In 2019, the company acquired Lackawanna Insurance Group. Later that year, the company also launched Gainbridge, its technology driven platform that allows for people to invest in an easier manner. In 2020, the company acquired RVI Group. In 2021, Guggenheim Life and Annuity Company was added as part of Group 1001 and, in 2022, was rebranded as Clear Spring Life and Annuity Company. In 2023, the company sold its subsidiary, the Delaware Life Insurance Company of New York, to Nassau Financial Group.

== Subsidiaries and affiliates ==
- Clear Spring Health
- Clear Spring Life & Annuity Company
- Clear Spring Property & Casualty Group
- Delaware Life Insurance
- Gainbridge
- RVI Group

== Partnerships ==
Group 1001 invests in strategic partnerships to connect with and transform communities through education and sports.

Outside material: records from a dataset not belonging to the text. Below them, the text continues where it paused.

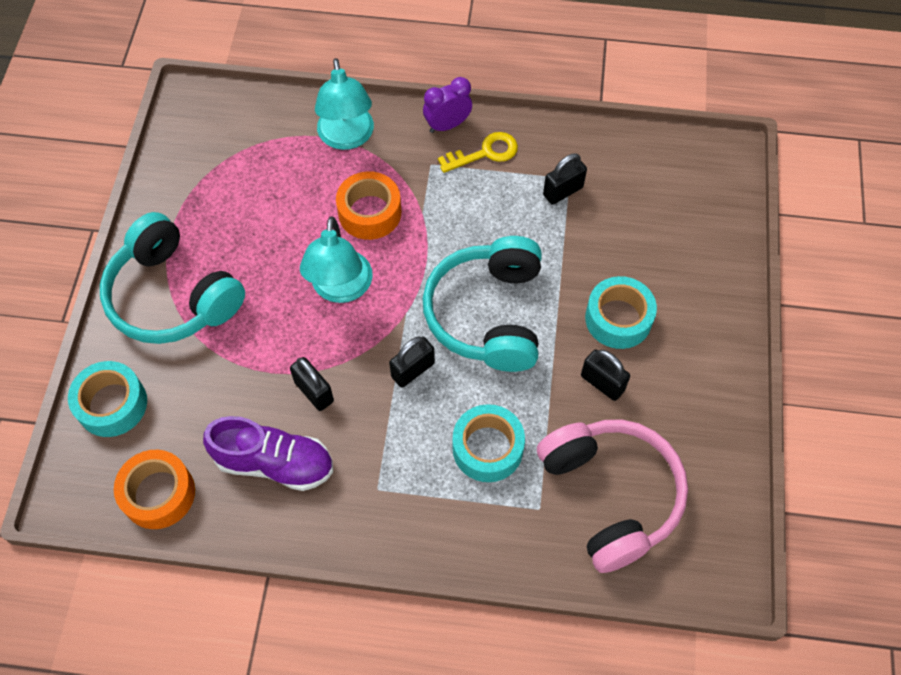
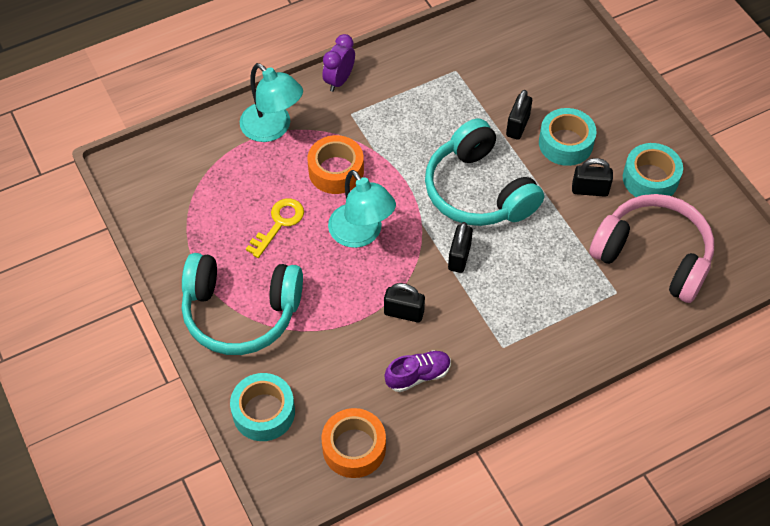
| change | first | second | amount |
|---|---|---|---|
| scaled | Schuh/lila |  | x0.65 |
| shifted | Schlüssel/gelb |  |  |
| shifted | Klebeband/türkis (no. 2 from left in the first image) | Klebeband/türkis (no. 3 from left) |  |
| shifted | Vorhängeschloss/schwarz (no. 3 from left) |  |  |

2024 Community Impact Report

== Ransomware attack class-action lawsuit ==
On February 9, 2023, the company sustained a ransomware attack. All of Group 1001's affiliated companies were effected by the attack, except for Gainbridge. The company's operations were restored by March 1, 2023.

As a result of the attack, a class-action suit was filed against the company. A $4,759,470 settlement fund was established to provide for Group 1001 customers who may have had their information stolen as a result of the ransomware attack. The fund would help pay the victims for any lost time or out-of-pocket losses stemming from the attack.